A customer purchases a new phone from an online store. Although the customer did not create the phone themselves, there are still carbon emissions that result from producing the phone in a factory and shipping it overseas to the customer.
Which type of emissions are described in this example?
Answers
Answered by
25
Answer:
Scope Three
Explanation:
Capital goods are final products that have an extended life and are used by the company to manufacture a product, provide a service or, store, sell and deliver merchandise. Examples of capital goods include buildings, vehicles, machinery. For purposes of accounting for scope 3 emissions, companies should not depreciate, discount, or amortize the emissions from the production of capital goods over time. Instead, companies should account for the total cradle-to-gate emissions of purchased capital goods in the year of acquisition (GHG protocol).
Answered by
1
Answer:
Option (1) : The type of emissions described in this example is Scope 2
Explanation:
- An online company sells a new phone to a consumer.
- Even if the client did not make the phone, there are still carbon emissions associated with manufacturing it at a facility and sending it to the customer.

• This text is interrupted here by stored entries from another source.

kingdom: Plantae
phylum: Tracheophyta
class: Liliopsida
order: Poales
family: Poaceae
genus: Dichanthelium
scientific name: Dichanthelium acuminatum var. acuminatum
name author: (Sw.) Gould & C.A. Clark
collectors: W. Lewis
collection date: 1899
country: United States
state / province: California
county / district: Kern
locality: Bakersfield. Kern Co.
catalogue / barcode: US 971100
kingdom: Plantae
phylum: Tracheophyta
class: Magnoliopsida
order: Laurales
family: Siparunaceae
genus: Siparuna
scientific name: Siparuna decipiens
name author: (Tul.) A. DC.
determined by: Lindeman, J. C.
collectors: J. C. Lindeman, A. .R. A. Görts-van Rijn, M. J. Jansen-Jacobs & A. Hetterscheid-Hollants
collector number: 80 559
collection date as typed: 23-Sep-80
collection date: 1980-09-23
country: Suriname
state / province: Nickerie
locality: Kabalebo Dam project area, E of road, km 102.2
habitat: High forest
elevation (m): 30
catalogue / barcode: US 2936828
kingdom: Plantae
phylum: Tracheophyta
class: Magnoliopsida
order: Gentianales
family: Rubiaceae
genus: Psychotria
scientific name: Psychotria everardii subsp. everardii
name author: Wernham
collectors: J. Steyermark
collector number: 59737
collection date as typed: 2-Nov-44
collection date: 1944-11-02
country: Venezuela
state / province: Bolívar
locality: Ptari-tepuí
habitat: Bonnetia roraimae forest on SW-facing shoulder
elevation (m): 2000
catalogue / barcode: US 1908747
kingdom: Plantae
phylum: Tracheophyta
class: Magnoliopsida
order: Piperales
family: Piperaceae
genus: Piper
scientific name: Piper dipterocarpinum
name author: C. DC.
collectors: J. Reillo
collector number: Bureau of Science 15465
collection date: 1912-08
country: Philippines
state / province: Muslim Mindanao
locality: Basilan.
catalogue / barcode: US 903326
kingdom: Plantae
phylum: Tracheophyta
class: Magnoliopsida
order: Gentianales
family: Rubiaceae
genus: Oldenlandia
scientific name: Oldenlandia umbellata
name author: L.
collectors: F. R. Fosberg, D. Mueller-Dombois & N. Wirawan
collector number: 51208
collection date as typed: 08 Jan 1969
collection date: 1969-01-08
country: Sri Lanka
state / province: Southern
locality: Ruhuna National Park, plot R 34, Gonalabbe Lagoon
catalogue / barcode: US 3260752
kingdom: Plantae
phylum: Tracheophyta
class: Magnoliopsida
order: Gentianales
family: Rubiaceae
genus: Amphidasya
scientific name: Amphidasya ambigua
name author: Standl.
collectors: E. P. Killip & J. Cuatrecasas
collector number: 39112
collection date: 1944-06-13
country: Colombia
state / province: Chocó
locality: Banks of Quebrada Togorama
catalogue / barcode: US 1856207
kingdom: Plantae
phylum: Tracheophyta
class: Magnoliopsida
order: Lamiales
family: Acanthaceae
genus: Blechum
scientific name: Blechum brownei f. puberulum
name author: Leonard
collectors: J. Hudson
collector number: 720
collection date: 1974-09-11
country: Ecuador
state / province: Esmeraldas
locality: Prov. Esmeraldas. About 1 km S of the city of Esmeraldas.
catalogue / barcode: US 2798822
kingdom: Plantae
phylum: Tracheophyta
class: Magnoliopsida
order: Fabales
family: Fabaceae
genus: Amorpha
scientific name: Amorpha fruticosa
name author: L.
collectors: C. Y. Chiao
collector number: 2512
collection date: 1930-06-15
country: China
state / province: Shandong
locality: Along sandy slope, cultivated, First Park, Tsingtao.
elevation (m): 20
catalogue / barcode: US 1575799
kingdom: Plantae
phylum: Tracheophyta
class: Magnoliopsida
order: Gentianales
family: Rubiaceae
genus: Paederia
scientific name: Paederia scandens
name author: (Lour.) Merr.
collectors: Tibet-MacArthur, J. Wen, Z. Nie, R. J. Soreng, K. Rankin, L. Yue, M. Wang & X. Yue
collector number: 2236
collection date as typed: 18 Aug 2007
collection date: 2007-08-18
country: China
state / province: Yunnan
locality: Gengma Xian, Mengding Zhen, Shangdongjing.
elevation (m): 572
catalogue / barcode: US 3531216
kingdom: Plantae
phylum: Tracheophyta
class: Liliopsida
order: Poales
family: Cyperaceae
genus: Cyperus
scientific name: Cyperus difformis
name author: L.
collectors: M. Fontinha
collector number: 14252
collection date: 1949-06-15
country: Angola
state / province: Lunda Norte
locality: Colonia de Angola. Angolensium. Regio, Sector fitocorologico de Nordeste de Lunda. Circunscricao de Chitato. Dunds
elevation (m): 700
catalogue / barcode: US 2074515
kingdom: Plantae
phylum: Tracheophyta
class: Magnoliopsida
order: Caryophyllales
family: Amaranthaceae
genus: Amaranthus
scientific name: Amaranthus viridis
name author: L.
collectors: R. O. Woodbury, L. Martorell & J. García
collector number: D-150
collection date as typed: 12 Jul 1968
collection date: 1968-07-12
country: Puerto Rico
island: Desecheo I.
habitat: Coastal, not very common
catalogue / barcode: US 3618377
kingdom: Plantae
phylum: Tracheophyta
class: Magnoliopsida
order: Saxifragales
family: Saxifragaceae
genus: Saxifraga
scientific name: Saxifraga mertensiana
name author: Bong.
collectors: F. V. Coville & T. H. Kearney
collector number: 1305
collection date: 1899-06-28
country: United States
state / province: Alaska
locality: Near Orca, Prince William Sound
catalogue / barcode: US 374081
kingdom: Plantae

- Carbon emissions are the use and disposal of carbon compounds, and they may be used to calculate pollution and leave a carbon footprint.
- Because zero-carbon isn't attainable, the ultimate goal must be to leave as little of a carbon footprint as possible.
- Despite the fact that the consumer did not develop the phone in the supplied scenario, they did order it from an internet retailer.
- The goods is now packed and shipped to the buyer by the online merchant. Furthermore, the client is the ultimate owner of the phone because they paid for it.
- This implies that all of the activities involved in getting the phone to the client, from ordering it to receiving it, are included in the carbon emissions.
- As a result, the client contributed to carbon emissions of the 2nd scope.